Don’t bail out Viva Energy

November 25, 2020
Issue 
Viva Energy refinery in Geelong.

As environmentalists prepare for a national day of action against the federal government’s gas-led recovery plans, oil refinery Viva Energy, has asked the state Labor government to bail it out while it plans to set up a shipping terminal to import gas.

Viva Energy was formerly the Shell Refinery for almost of its 65 years and employs about 700 workers. During the COVID-19 pandemic it lost $80 million as the shut-downs wiped out demand for petrol and jet fuel.

According to the November 4 Sydney Morning Herald, the Victorian Labor government may be considering whether to enter a co-investment deal to “transform the oil refinery's site into an ‘energy hub’, which would include the development of a shipping terminal to import liquefied natural gas (LNG) and a solar farm alongside the refinery”.

The proposal raises a number of questions for the Geelong community, who have not been consulted about the proposal and know little about it.

These include what corporations receiving public subsidies must commit to, whether it would be better that they be nationalised and Viva’s stated expansion into gas.

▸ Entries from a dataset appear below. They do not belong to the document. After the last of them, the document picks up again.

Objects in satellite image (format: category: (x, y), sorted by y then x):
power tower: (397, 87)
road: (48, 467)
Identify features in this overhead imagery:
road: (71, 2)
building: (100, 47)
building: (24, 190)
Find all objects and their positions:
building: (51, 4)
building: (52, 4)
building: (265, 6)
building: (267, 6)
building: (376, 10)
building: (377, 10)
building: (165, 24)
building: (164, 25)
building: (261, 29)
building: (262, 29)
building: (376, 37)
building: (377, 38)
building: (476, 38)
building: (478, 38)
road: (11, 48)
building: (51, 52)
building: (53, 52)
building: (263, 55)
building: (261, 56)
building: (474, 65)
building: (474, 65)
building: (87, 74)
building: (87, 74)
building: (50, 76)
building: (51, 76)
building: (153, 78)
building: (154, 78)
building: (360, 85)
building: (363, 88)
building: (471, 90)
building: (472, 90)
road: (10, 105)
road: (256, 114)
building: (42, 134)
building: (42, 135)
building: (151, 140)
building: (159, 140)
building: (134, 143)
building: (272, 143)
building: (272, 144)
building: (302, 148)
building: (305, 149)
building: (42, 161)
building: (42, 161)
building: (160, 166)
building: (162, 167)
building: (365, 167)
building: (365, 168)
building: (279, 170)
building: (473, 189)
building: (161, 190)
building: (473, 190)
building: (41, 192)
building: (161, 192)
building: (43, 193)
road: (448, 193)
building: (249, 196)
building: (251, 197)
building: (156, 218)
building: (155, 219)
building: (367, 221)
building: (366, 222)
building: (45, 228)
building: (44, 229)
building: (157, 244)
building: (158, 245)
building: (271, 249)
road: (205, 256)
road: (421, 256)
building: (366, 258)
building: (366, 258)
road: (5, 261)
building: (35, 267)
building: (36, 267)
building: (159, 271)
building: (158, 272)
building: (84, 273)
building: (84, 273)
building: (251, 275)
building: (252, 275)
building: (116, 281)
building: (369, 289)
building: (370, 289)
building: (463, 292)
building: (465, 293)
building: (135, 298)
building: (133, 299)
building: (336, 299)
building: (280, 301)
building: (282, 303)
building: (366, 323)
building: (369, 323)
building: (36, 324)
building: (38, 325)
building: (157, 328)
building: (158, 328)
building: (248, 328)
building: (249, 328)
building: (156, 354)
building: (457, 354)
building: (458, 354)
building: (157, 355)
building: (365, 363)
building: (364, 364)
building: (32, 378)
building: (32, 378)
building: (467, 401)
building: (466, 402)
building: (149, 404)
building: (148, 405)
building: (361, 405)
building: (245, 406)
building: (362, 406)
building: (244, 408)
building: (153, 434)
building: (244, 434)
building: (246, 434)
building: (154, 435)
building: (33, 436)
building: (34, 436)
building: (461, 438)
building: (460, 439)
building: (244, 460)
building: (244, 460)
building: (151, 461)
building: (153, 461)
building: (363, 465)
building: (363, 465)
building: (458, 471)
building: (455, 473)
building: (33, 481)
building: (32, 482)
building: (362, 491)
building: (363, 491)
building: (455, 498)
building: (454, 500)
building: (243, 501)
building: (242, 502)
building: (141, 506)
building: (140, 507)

In recent years, multinational companies have taken significant government handouts and then shut up shop, putting thousands of Geelong workers out of work.

The Alcoa smelter closed its Point Henry operations in 2014 despite being subsidised by the Victorian government since 1962. Even the business-oriented Financial Review claimed that the figure for the Victorian government’s power subsidy to Alcoa in Portland and Geelong was somewhere around $100 million a year.

Yet, when Alcoa could no longer make its Geelong operation even more profitable without a huge overhaul of the aging plant, it sacked 1000 workers and closed the smelter.

Similar concerns were raised when car maker Ford shut up shop in 2016, putting 600 workers out of work across its two factories in Broadmeadows and Geelong.

Three years earlier it announced that it was seeking greener pastures in Asia, even though it had received $1 billion in taxpayer assistance over the previous 10 years alone.

The Maritime Union of Australia said on September 8 that the oil refinery should be “nationalised rather than subsidised”, and called on the federal government to explore a public takeover.

MUA Victorian Branch Secretary Shane Stevens said: “The corporate sector is only interested in profits … which is why taking this essential facility into public hands is a far better outcome than simply pouring taxpayer dollars into the pockets of Viva’s shareholders.”

The loss of more jobs is bad enough, but the buy-in to gas is alarming environmental activists.

“Gas is not going to transition Geelong, or Australia, out of the fossil fuels market and help address the catastrophic impacts of climate change”, environment activist Sarah Hathway said. Hathway is helping organise the Geelong action on November 28.

There would be better outcomes for workers if the state government was prepared to run the new energy hub itself, after consulting workers and the community through their unions and Geelong Trades Hall to formulate a serious, job-rich transition plan away from fossil fuels.

Gas is not a clean transition energy: it is a dangerous polluting fossil fuel, mostly made of methane, with a global warming potential 84–86 times more potent than carbon dioxide.

A transition plan with an energy hub that quickly phases out fossil fuels should be considered. Viva’s "energy hub", led by oil and gas with solar added as an afterthought, sounds more like a desperate grab for taxpayer money, not a transition plan for green jobs.

[The Green recovery not gas recovery rally on November 28 is at 1pm on the corner of Little Malop and Moorabool Streets in Geelong.]